----- Page excerpt -----

Find a String in a String in SQL Server

  • rick.fisher

    Grasshopper

    Points: 10

    You can also just do:

    substring(customernotes,

    charindex('PO:',customernotes + 'PO:')+3,

    charindex(' ',customernotes + ' PO: ',charindex('PO:',customernotes + ' PO:') )-charindex('PO:',customernotes)-3)

    This works where no PO is present also.

    Or to also handle the case of "test PO: 201530444. New test"

    rtrim(ltrim(

    substring(customernotes,

    charindex('PO:',customernotes + 'PO:')+3,

    PATINDEX('%[^ 0-9]%',SUBSTRING(customernotes ,charindex('PO:',customernotes + 'PO:')+4,1000) + '.' )

    )

    ))

  • Phil Factor

    SSCoach

    Points: 19913

    Great article, Steve, because it illustrates the way that one has to go about finding a solution. However, because you don't like PatIndex, it all gets a bit complicated. Why not just do this? (it checks for anything starting with PO: followed by two numbers. If it finds anything it returns all the numbers following until it finds something that isn't a number: otherwise it returns a blank string ''). OK it may not be entirely intuitive but once one understands the technique, I guarantee that it is useful where you have to pull out a single substring that varies in length.

    [font="Courier New"]

    SELECT customerid, LEFT(TopOfPO, PATINDEX('%[0-9][^0-9]%', TopOfPO))

    FROM

      (SELECT

         SUBSTRING(

          customernotes+'     ',

          PATINDEX('%PO:[0-9][0-9]%', customerNotes+'PO:99')+3,

          100) AS topOfPO,

       customerID

       FROM customers)f(TopOfPO, customerID)[/font]

    This technique is called "Top 'n Tailing". You start by nicking off the start of the string, and then finish by lopping off everything after the end of the substring. The only complication is in dealing with the problem of not finding the substring. You just ensure that it always finds something by adding a string on the end! It is easier to play about with the example than to describe!

    Best wishes,
    Phil Factor
    Simple Talk

  • jcuribe

    Grasshopper

    Points: 13

    my personal favorite is to relly on RegExp, with some CLR you can getit into sql server. What I do is add it to master database. this way its available to all databases.

    master.dbo.RegExMatch(d,'(?<=PO:)(\d{7,10})(?=\s)')

    basiclay capture 7-10 numbers that are preceded by PO: and followed by a space or end.

  • Jeff Moden

    SSC Guru

    Points: 994934

    jcuribe (3/11/2016)


    my personal favorite is to relly on RegExp, with some CLR you can getit into sql server. What I do is add it to master database. this way its available to all databases.

    master.dbo.RegExMatch(d,'(?<=PO:)(\d{7,10})(?=\s)')

    basiclay capture 7-10 numbers that are preceded by PO: and followed by a space or end.

-----

§ **Set task 1**
Summarize the forum thread in three sentences.
The text and the records have no connection to each other.

----- Task input -----

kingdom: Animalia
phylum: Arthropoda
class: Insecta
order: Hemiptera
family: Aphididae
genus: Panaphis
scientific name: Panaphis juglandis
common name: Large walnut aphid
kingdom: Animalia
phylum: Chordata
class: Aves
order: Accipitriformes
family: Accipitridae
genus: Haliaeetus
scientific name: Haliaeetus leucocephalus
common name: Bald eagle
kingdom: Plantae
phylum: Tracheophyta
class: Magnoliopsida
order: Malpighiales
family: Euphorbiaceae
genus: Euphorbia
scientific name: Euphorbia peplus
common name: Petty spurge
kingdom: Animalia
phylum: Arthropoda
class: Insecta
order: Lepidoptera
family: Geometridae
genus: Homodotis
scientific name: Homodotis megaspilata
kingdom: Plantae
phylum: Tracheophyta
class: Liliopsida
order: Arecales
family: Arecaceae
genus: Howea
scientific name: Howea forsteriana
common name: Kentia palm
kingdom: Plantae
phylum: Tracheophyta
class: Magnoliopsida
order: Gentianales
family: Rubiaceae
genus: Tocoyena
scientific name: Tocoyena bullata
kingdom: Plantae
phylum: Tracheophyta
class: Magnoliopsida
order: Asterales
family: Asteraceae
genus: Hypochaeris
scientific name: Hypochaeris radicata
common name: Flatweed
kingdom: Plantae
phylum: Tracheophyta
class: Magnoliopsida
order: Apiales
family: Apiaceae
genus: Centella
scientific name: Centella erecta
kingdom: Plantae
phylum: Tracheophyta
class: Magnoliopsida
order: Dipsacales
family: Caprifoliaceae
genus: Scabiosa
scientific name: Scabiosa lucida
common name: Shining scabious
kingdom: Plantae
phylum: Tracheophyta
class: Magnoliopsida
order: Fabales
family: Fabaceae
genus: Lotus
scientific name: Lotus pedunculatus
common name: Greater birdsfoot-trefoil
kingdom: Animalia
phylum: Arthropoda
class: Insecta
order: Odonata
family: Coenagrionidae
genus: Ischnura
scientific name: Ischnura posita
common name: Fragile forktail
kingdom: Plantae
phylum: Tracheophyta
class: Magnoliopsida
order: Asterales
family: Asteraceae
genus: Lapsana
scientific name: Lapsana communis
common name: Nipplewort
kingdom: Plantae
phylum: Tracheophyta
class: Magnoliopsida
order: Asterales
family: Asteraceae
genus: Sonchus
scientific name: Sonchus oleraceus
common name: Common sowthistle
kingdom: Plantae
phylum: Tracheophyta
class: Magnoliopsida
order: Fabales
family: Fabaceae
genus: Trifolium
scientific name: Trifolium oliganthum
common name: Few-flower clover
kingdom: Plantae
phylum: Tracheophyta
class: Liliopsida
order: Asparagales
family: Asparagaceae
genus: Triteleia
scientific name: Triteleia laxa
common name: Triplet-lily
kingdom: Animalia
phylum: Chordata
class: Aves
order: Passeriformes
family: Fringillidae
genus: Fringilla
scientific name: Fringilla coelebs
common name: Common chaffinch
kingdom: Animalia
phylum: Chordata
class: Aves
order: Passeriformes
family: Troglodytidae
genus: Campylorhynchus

-----

§ **Set task 2**
In the records, take the part that opens with the line containing "genus: Triteleia" and closes at the end of the records, and write it out with "scientific name" replaced by "binomial name", leaving everything else as it is. Give only those lines.

§ **Exercise output 1**
One reply offers a SUBSTRING and CHARINDEX expression that extracts the PO number and also works when no PO is present, plus a PATINDEX variant for text that continues after the number. Another reply uses PATINDEX in a technique called "Top 'n Tailing," which nicks off the start of the string and then lops off everything after the substring, adding a string on the end so that something is always found. A third reply prefers a regular expression brought into SQL Server through CLR and added to the master database, capturing 7 to 10 numbers preceded by PO: and followed by a space or the end.

§ **Exercise output 2**
genus: Triteleia
binomial name: Triteleia laxa
common name: Triplet-lily
kingdom: Animalia
phylum: Chordata
class: Aves
order: Passeriformes
family: Fringillidae
genus: Fringilla
binomial name: Fringilla coelebs
common name: Common chaffinch
kingdom: Animalia
phylum: Chordata
class: Aves
order: Passeriformes
family: Troglodytidae
genus: Campylorhynchus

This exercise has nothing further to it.